You don’t know where to go and what’s available to you. However I’m so thankful for the support of Rachel throughout; she helped me make sense of the fragmented health and social care system and provided understanding around Brian’s complexities when no one else could.
I’m sorry I did not do more to help you Brian, I just didn’t know what else I could do. I hope that this account helps others going through what we did – it’s only in hindsight that some of the pieces of the health and social care system jigsaw come together.
People with Lewy body dementia, an umbrella term for dementia with Lewy bodies and Parkinson’s disease dementia, and their carers are reported to have a lower quality of life compared to those with other types of dementia.
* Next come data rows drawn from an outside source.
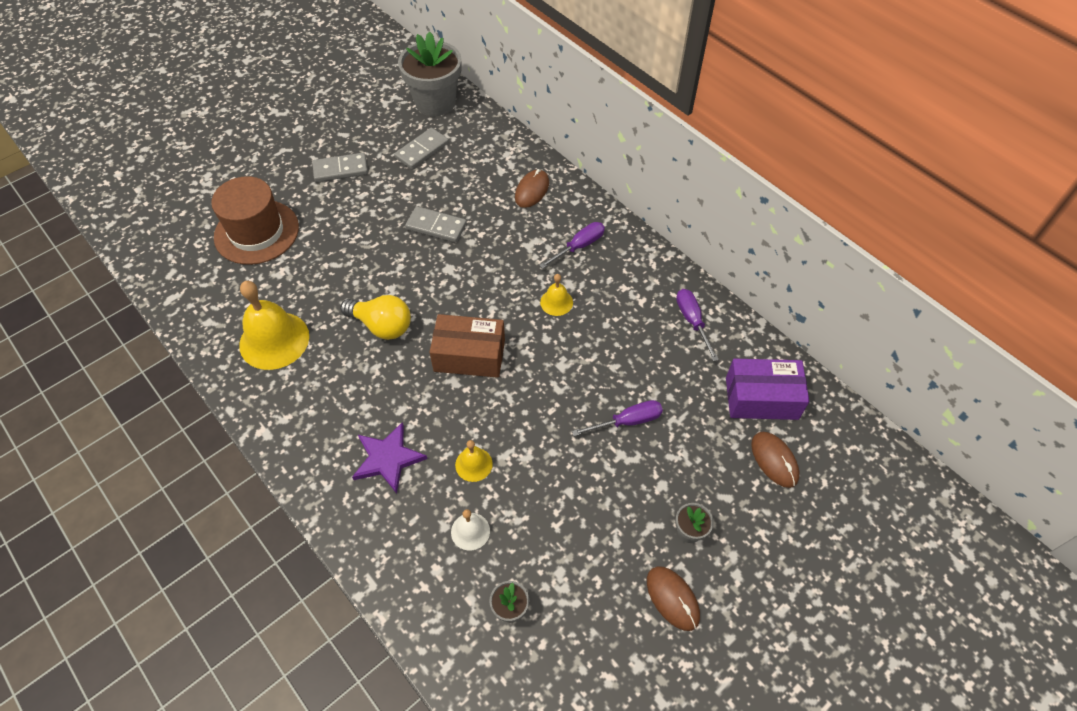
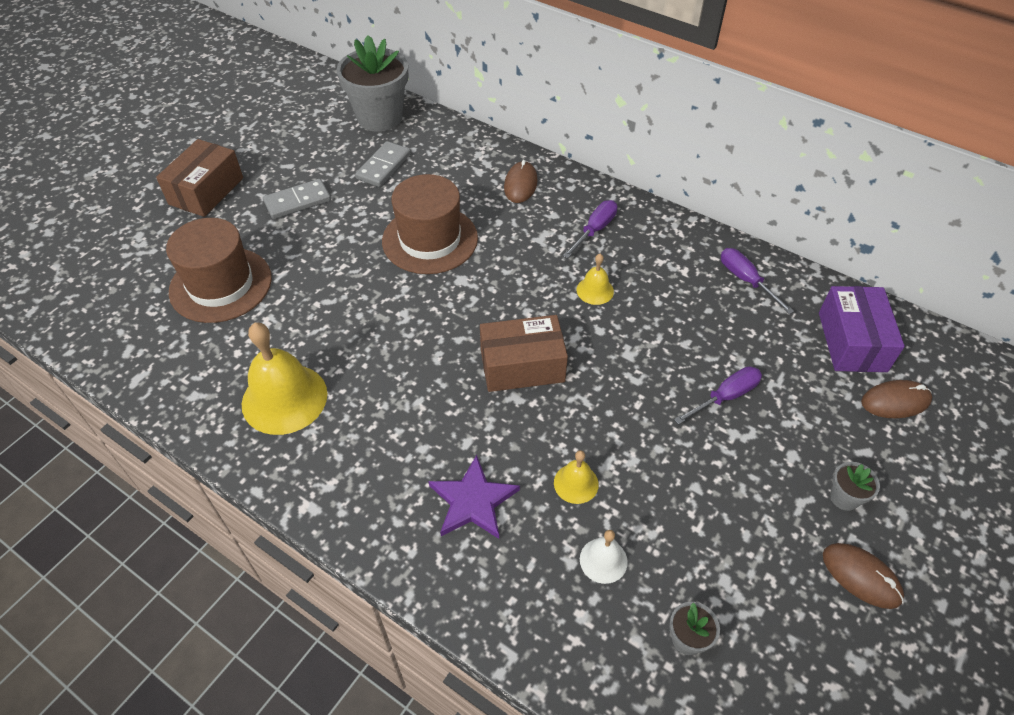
camera: 15 degrees left, 5 degrees down
(271, 145) = (206, 191): none -> brown box
(382, 326) = (408, 355): yellow light bulb -> none
(436, 226) = (430, 239): grey domino -> brown hat
(761, 398) = (852, 342): purple box -> purple box turned 75 degrees counterclockwise
(774, 460) = (895, 401): brown mouse -> brown mouse turned 60 degrees counterclockwise

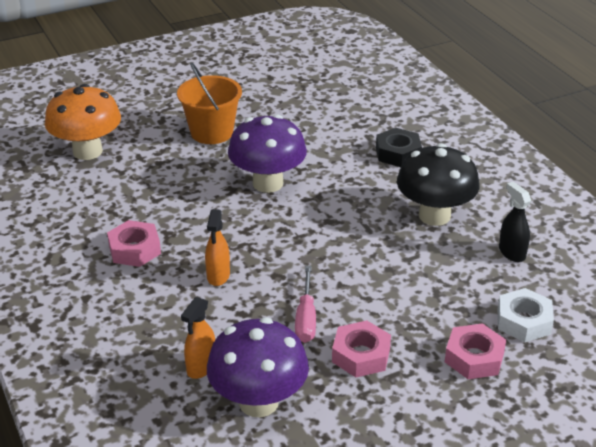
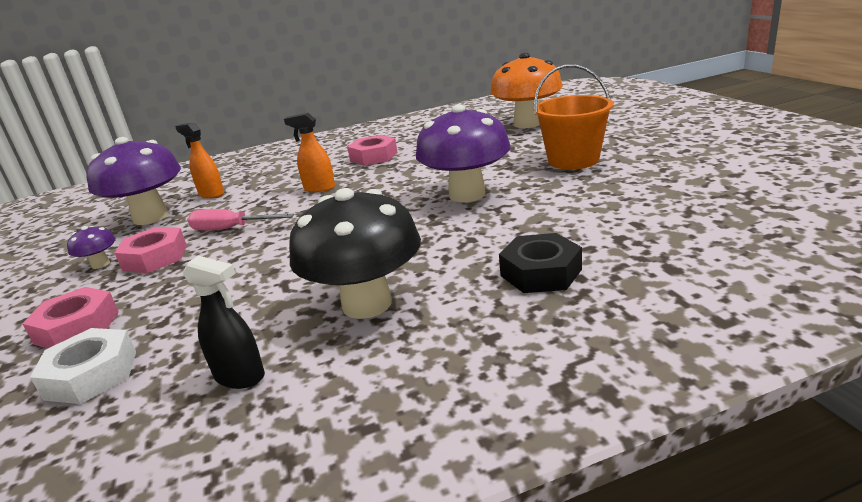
camera: 100 degrees right, 10 degrees down
(370, 395) = (100, 264): none -> purple mushroom
(511, 253) = (240, 376): black spray bottle -> black spray bottle turned 45 degrees clockwise

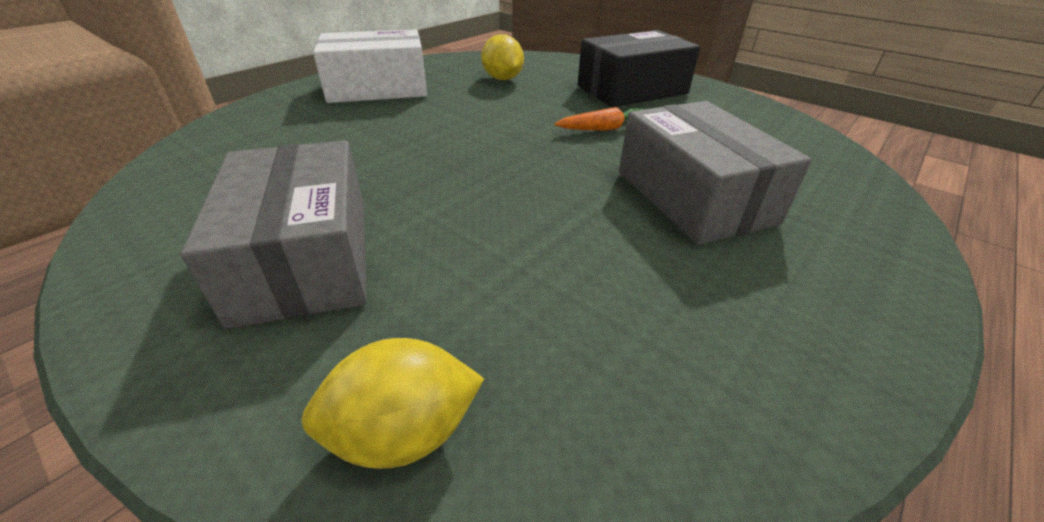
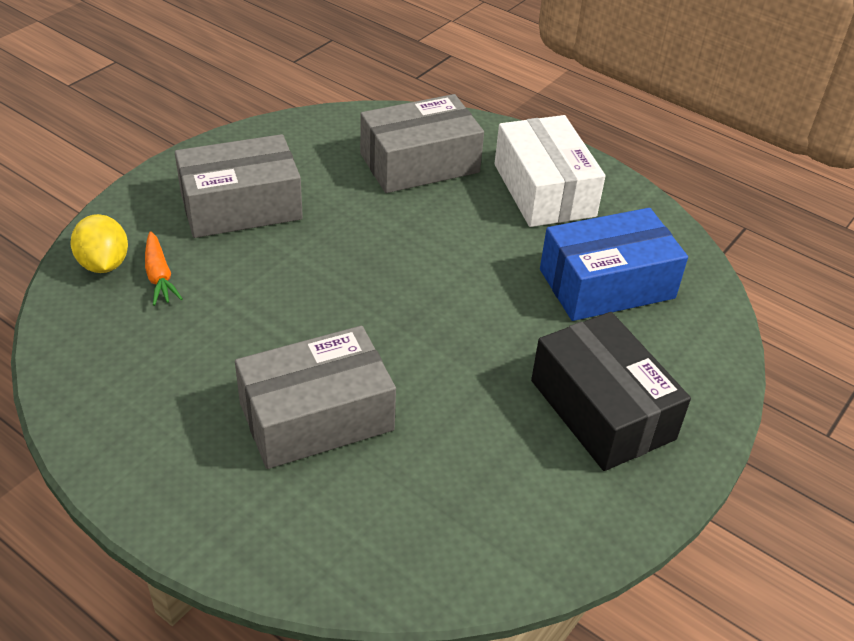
camera: 85 degrees right, 5 degrees up
(296, 135) = (419, 163): none -> grey box
(502, 79) = (607, 284): yellow lemon -> blue box
(604, 128) = (465, 368): orange carrot -> orange carrot (159, 276)

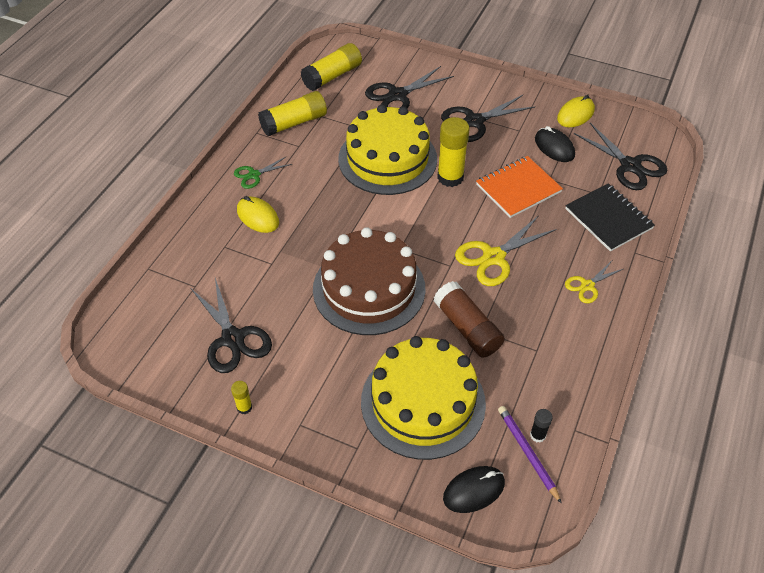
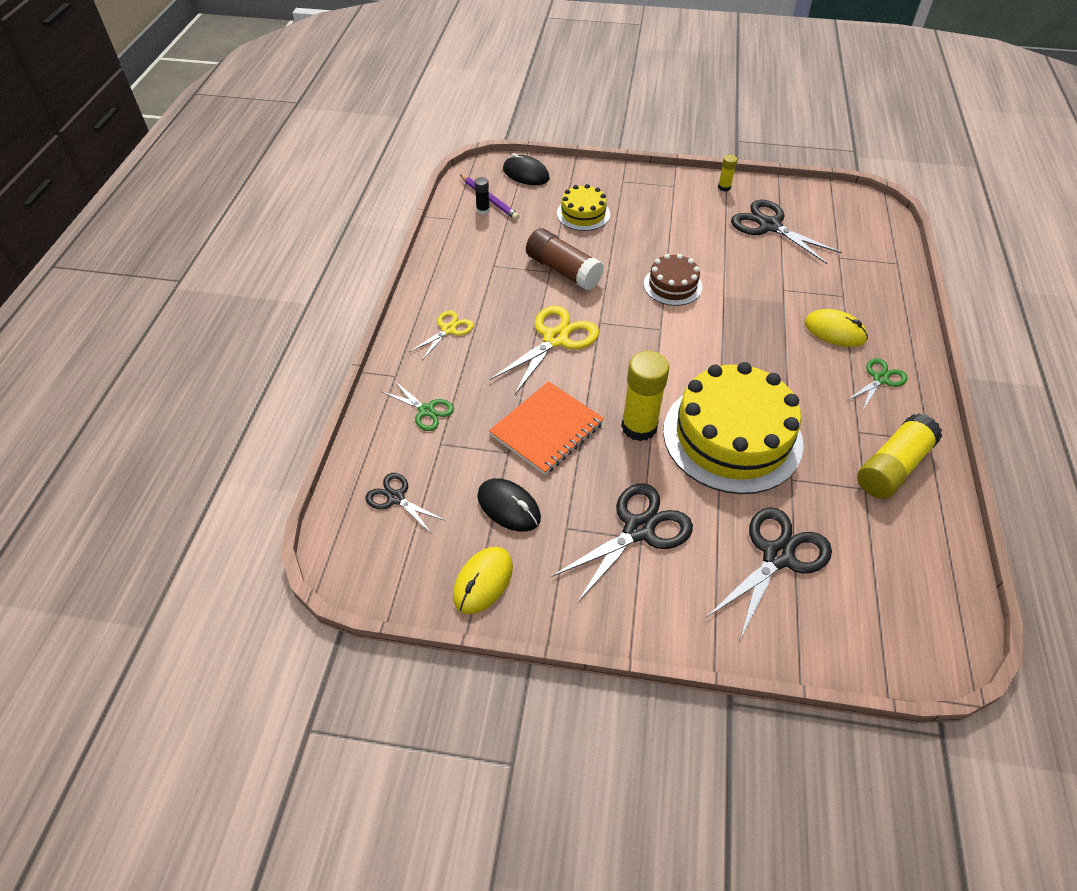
camera: 165 degrees right, 0 degrees up
(332, 76) = (903, 574): yellow glue stick -> none
(369, 288) = (672, 285): brown cake -> brown cake, size x0.50
(423, 402) = (583, 214): yellow cake -> yellow cake, size x0.50
(474, 490) = (526, 174): black mouse -> black mouse turned 75 degrees clockwise
(608, 219) = (426, 411): black notebook -> green scissors
(630, 166) = (395, 498): black scissors -> black scissors, size x0.58

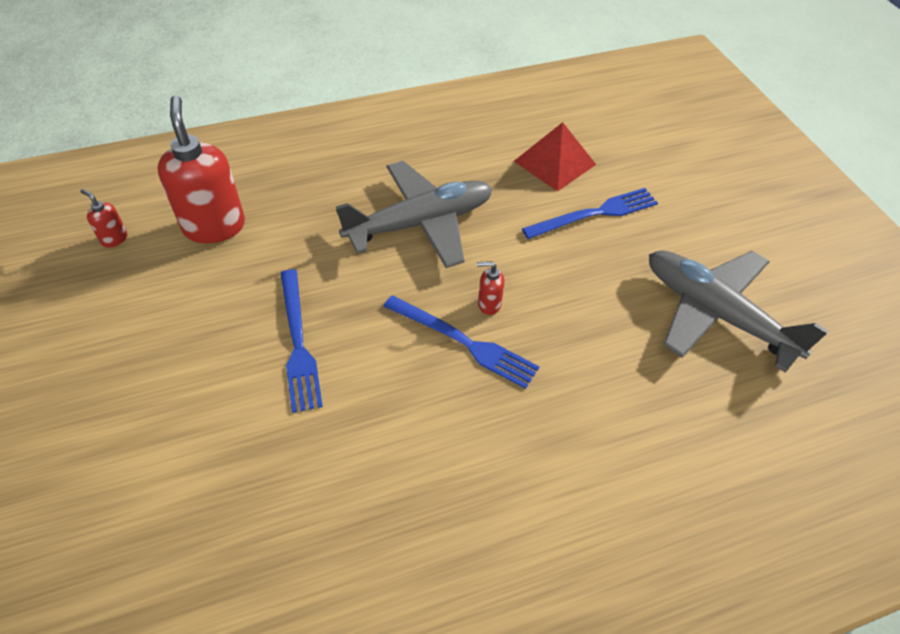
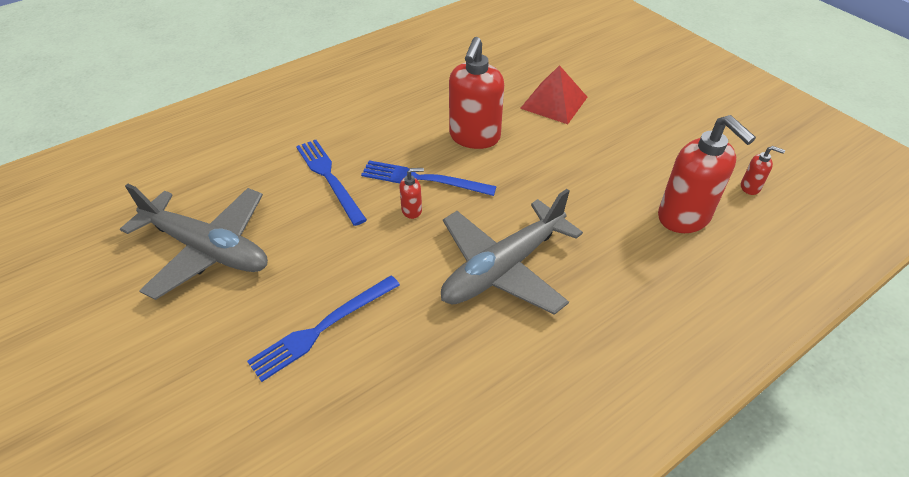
camera: 165 degrees right, 5 degrees down
(298, 342) = (543, 153): blue fork -> blue fork (329, 178)
(372, 393) = (474, 137): none -> red soap dispenser
(554, 162) = (379, 394): red pyramid -> red pyramid (554, 102)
Yet, despite this, many people find it difficult to access the support and knowledge they need to manage and understand this difficult condition.
Strategies to support people with Lewy body dementia, are important. These include providing reassurance and emotional support if someone is distressed, trying to maintain a level of physical activity including seated exercises, providing memory and visual prompts, keeping a routine where possible and offering mental stimulation. Family carers also need support in understanding and adjusting to changes in routine.
Rachel Thompson, Consultant Admiral Nurse for Lewy body dementia at Dementia UK and Lewy Body Society.